Dinge, so oder so

 

Die Dinge der Woche (13. Juli 2008)
 

   Brauchen wir Atomkraft? Unsere Wissenschaftsredaktion hat es sich zur Pflicht gemacht, neutral und korrekt über diese Frage zu berichten, und macht ihre Leser deshalb mit Bodumil S. bekannt. Der ist technischer Leiter eines neuen zahnradgetriebenen Meilers vom Typ Kobalt K III in einem südosteuropäischen Zwergstaat (siehe Bild). Wer wüsste besser über die Chancen und Risiken jener faszinierenden Technologie Bescheid, als jemand aus dieser Region, in der die Kernforschung eine uralte Tradition hat? Schon im dritten Jahrhundert vor Hodscha pflückten Alchimisten Atomkerne, um deren wohlschmeckendes Öl in die Nahrungskette einzuspeisen. Heute ist man natürlich weiter. Wer durch die moosbewachsenen Sicherheitstüren ins Innere von Kobalt K III vordringt, staunt: Die Atomkerne werden maschinell gespalten und sauber nach Cäsium und Strontium und dem anderen Zeugs getrennt. Das Handbuch ist leicht verständlich: "Danke, dass Sie sich für Kobalt K III entschieden haben. Nach dem Anschalten kann es sein, dass Ihnen die Haare zu Berge stehen. Das ist konstruktionsbedingt und kein Anlass zur Sorge," Selbst für die Bauern des Dorfs war es ein Leichtes, die Öfen unter dem Rost des gutmütigen Siedewasserreaktors anzufeuern.



   Bodumil S. war bis vor wenigen Wochen noch Leibwächter eines lokalen Bauunternehmers und brüstet sich damit, schon die eine oder andere Kernschmelze mit blossen Händen angerührt zu haben. Seine Jungs baden täglich im schweren Wasser und schleppen die abgebrannten Brennstäbe zur Endlagerung in die benachbarte Armensiedlung. "Mit Leichtwasserreaktoren geben wir uns schon lange nicht mehr ab", erklärt er und betupft seine Brandblasen an der Oberlippe mit Ziegenbutter. "Früher hatten wir alle Mühe, die Neutronen im Zaum zu halten, doch wenn uns heute eines entwischt, melden wir das rasch über Telegraf an die nächste Polizeistation. Bisher hat noch jeder Ausreisser den Weg zurückgefunden", schmunzelt der bullige Ingenieur, auf dessen Stirn sich ein drittes Auge abzeichnet.

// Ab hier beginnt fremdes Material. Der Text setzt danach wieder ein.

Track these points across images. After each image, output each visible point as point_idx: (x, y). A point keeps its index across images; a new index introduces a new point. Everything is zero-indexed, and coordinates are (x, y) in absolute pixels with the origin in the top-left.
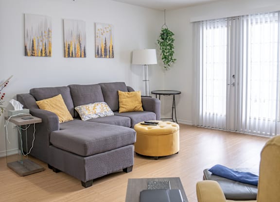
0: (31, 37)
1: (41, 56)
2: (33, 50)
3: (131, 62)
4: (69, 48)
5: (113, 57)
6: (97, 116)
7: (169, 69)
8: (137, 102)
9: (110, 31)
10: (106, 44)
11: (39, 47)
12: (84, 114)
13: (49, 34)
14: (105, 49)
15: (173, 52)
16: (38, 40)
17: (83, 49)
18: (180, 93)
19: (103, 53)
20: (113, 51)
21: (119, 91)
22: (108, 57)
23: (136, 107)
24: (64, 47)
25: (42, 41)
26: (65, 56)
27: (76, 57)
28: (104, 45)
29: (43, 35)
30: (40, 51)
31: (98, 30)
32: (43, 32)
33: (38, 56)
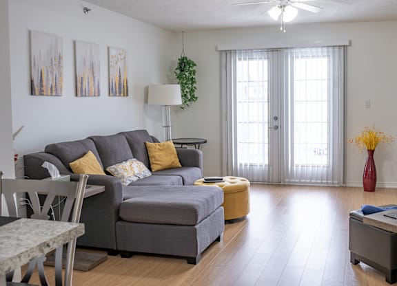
0: (39, 67)
1: (51, 95)
2: (42, 85)
3: (146, 101)
4: (82, 83)
5: (127, 95)
6: (137, 178)
7: (188, 110)
8: (173, 156)
9: (125, 58)
10: (120, 76)
11: (48, 82)
12: (123, 177)
13: (59, 63)
14: (120, 84)
15: (195, 88)
16: (47, 70)
17: (96, 84)
18: (206, 142)
19: (117, 90)
20: (127, 86)
21: (147, 142)
22: (122, 95)
23: (173, 163)
24: (76, 81)
25: (52, 72)
26: (77, 95)
27: (89, 96)
28: (118, 78)
29: (54, 63)
30: (50, 86)
31: (112, 57)
32: (53, 59)
33: (47, 95)
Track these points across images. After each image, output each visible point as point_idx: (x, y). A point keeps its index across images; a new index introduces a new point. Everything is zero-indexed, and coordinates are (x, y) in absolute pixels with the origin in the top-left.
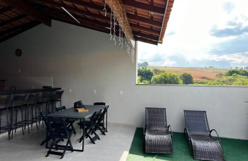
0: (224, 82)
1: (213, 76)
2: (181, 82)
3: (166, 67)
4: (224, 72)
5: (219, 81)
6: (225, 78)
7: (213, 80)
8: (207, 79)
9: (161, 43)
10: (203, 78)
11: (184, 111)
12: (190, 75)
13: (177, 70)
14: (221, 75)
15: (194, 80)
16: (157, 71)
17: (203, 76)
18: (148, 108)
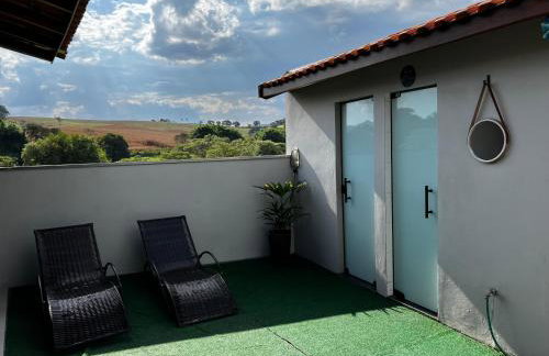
0: (190, 150)
1: (169, 139)
2: (102, 154)
3: (59, 119)
4: (189, 131)
5: (181, 148)
6: (192, 143)
7: (171, 148)
8: (157, 145)
9: (63, 57)
10: (150, 143)
11: (139, 222)
12: (120, 138)
13: (91, 126)
14: (184, 136)
15: (132, 148)
16: (36, 130)
17: (150, 138)
18: (42, 232)
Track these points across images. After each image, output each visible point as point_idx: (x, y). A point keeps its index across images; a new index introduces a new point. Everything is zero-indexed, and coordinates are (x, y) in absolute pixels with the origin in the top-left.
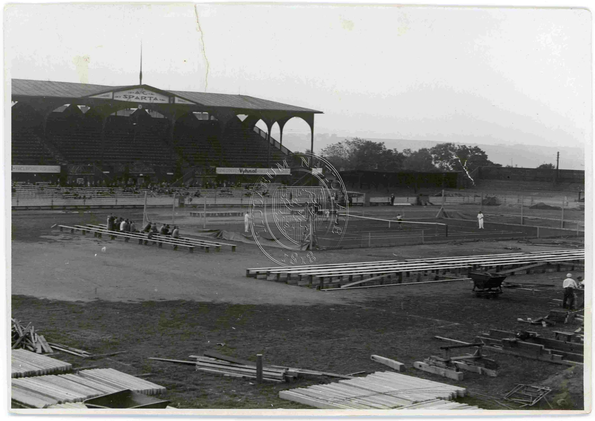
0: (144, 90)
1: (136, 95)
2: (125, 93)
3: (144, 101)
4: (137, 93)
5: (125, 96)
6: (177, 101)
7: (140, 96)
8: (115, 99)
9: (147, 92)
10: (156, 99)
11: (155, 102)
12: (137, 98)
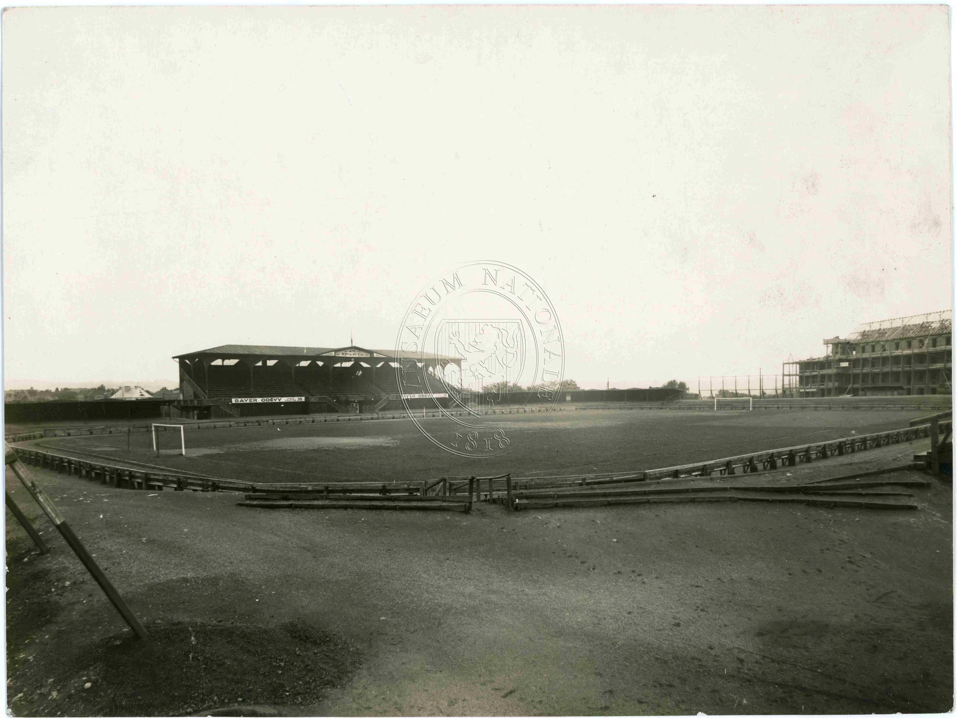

   Stoj! Jetzt geht es ins Allerheiligste, die Steuerzentrale. "Hier kommen nur die zuverlässigsten Kollegen rein", betont Bodumil. Die Hitze ist unerträglich, die Wachmannschaft döst in Unterhose vor den Kontrollmonitoren, die populäre Erotikfilme zeigen. Einige der Aufseher sind bereits vor ein paar tausend Jahren zu Isotopen zerfallen.

   Unsere Wissenschaftsredaktion verlässt das Kraftwerk mit einem beruhigenden Gefühl. In aller Welt arbeiten idealistische und tüchtige junge Leute daran, den Klimawandel durch Kernspaltung zu bekämpfen. "Und wenn das Wetter trotzdem nicht mitmacht, jagen wir es einfach in die Luft", so Bodumil, "unsere Dicke hier hat genügend Dampf!"